Let me give it all a local twist. There’s a column I wrote about how I wish Victoria Mayor Lisa Helps would have stood up in front of the property developers (with a loud echo of the architects) and said something like, “You want height and density? Then give the city distinctive and beautiful buildings.

There is a question lurking inside: why should the mayor have done it? Why don’t developers, on their own initiative and without civic coercion, offer the city beautiful buildings? Why is this not a reflex behavior? Leaving room for the possibility that most developers just have shitty taste, why aren’t they awash in idealism and ego: “I’m going to put together something so beautiful that it makes me proud and puts everything else in town to shame!” That sort of thing.

In practice, part of the answer is that there is no development school with compulsory courses in “building citizenship” – buildings as civic investment. Our society doesn’t ask developers or owners where we’re going or who we want to be (or it does, and the response is disappointing). How, for example, can each new building convey a quality of welcome? How, through our buildings, do we prolong social harmony and optimism? How can each new building give passers-by a sense of hope and well-being? Why doesn’t every new building say, “You’re home, you’re safe here”? These concerns are not really the abstractions that they seem. We all share pretty much the same visual instincts; and besides, Victoria is a city full of architectural critics.

The Jawls, in an extraordinary and enduring collaboration with architect Franc D’Ambrosio (Santiago Calatrava de Victoria), have, almost by reflex, created distinctive and superior buildings and former industrial communities throughout Victoria. Ditto Chris LeFevre (LeFevre and Company—Railyards, several Old Town redevelopments). Mosaic Properties partners Don Charity and Fraser McColl have added architectural value and beauty to every project they have undertaken. The list is longer than these few names, but they are the ones that stand out. Their vision for the project extends beyond the development pro forma and seems, in a way, to embody the understanding that each new building impacts – enriches or impoverishes – the history of this place, our history.

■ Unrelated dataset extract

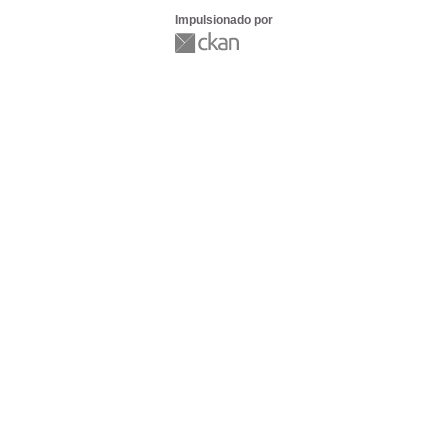
Impulsionado por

I have a mean, ungenerous theory about Victoria. The reason there’s so much back-puffing and enthusiastic noise around community instances is that there’s so little community here. Community is not simply contiguity or protection of way of life, but a larger shared purpose and action; sacrifice, sometimes. If there were more, there would be less applause. I don’t blame us locals; the common purpose suffers everywhere.

What is the most consistent response, as people comment on the emerging new identity of downtown? “Now Victoria looks like every other city.”

With this comment, no one yearns for the return of “a bit of old England”. Nobody asks that everything be half-timbered. No, what bothers people is a loss of character and uniqueness, and the loss of a connection between the person and the building.

I repeat that if developers cannot internalize these values ​​on their own, the City needs design guidelines that will do so for them. Believe me (and look around you): despite the municipal vanities, these do not currently exist.

Where could such directives come from? Where could the City find the principles, ideas, poetics, lexicon and phraseology of these brand new design controls?

Why look any further than the endless writings and presentations of locals like architect/planner Chris Gower and architectural historian Martin Segger, who (amongst others) have long advocated for quality, humanity and the originality of the built form.

They may never have been asked how you lose a city, but they would probably answer, “One bad building at a time.”

Gene Miller is currently writing Futurecide˛ a book that argues that disaster is ecological, present and edit the site Shit Sandwich: the Best of the Bad News, and launching the Center for the Design of the Future, a Victoria-based institution host for new answers to old questions.